First, we determined whether splenocytes in the NOD mice could also be stimulate by TCR Vβ8.2-derived peptides. We tested the immunogenicity potential of five overlapping TCR-peptides (26–30 mers) covering the entire variable region of the TCR Vβ8.2 chain. To this purpose, female NOD mice were immunized subcutaneously with 7 nmol of individual peptides in CFA. After ten days, proliferative responses in the draining lymph node T cells were examined in response to an in vitro challenge with 14 µM of the corresponding peptide. Only the TCR peptide B5 (aa 76–101) induces proliferative responses in NOD mice (Fig. 4A). There was no proliferative response to the other four TCR Vβ8.2 peptides. Anti-CD4 mAb was able to block this response, whereas anti-CD8 mAb had no significant effect (data not shown) indicating that CD4+ T cells are activated by TCR-peptide B5. These results indicate that TCR B5-reactive CD4+ T cells are present in the NOD mice.

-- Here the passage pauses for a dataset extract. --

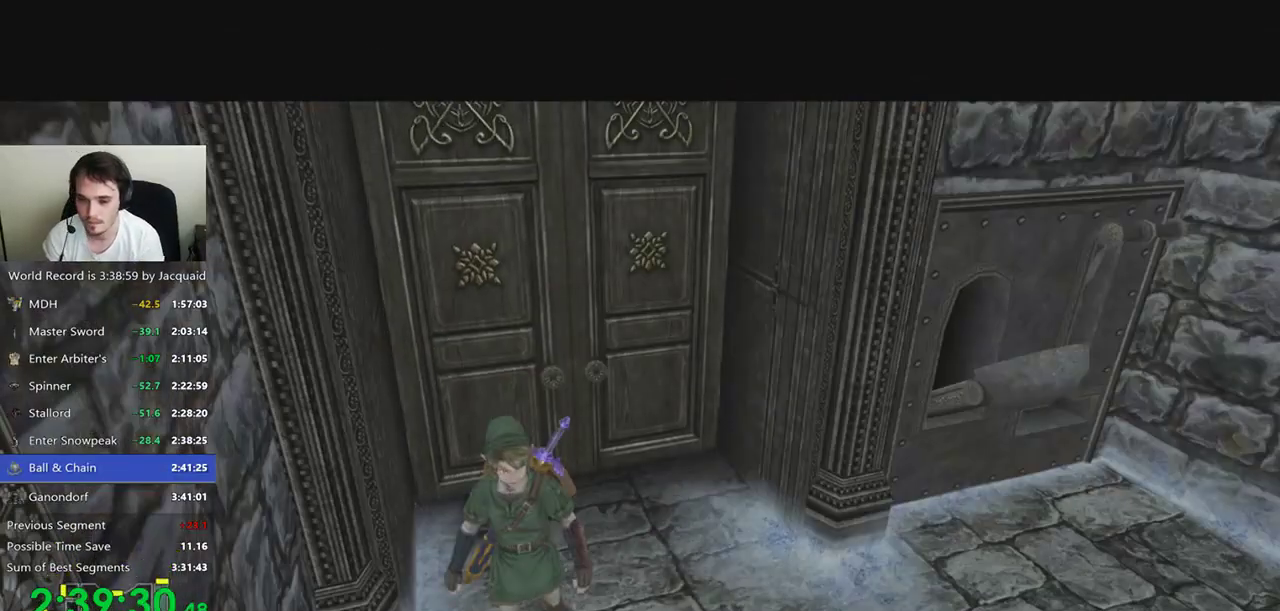
{"dt_ms": 500, "buttons": [], "left_stick": "up", "right_stick": "center", "events": [[100, "R2", "up"], [167, "R2", "down"], [233, "B", "up"], [233, "R2", "up"]]}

Figure 4. TCR peptide B5 from the Vβ8.2 chain induces protection from T1D.
(A) Only one peptide from the Vβ8.2 chain, TCR-peptide B5 (aa 76–101), induced significant proliferative response in lymph node cells of NOD mice. Groups of female NOD mice (three mice in each group) were immunized subcutaneously with 7–14 nmol of each of the five overlapping TCR-peptides (B1-B5) emulsified in CFA. After 10 days, draining lymph nodes cells were isolated and proliferative T-cell response to the immunizing peptide at a concentration of 14 µM were measured. [3H] thymidine incorporation was determined by liquid scintillation analysis and is expressed as cpm. The amino acid sequences of the TCR peptides are given in Material and Methods. Bar indicates stimulation conditions for draining lymph nodes cells: white bars, cell alone as control, and black bars, different TCR-peptides derived from TCR Vβ8.2 chain (B1, B2, B3, B4, and B5). The data shown represent the mean ± SEM for cpm determinations made on triplicate wells. This experiment is representative of two separate experiments. (B) Nasal priming of NOD mice with TCR-peptide B5 protects from T1D. Groups of female NOD mice at 2 weeks of age were nasally instilled with PBS, HEL11–25 peptide (10 µg/mouse), and TCR-peptides B1, B5 or TCR Vβ17 (10 µg/mouse of each peptide) in PBS in a total volume of 20 µl. Diabetes was monitored until 32 weeks of age. Vaccination of NOD mice with PBS, TCR-peptide B1, TCR Vβ17 peptide and HEL11–25 peptide had no significant effect on diabetes onset. In contrast, vaccination with TCR-peptide B5 significantly delayed diabetes onset (* p<0.0001 between the control (PBS or B1) versus TCR-peptide B5). Data from two different experiments are summarized in this table.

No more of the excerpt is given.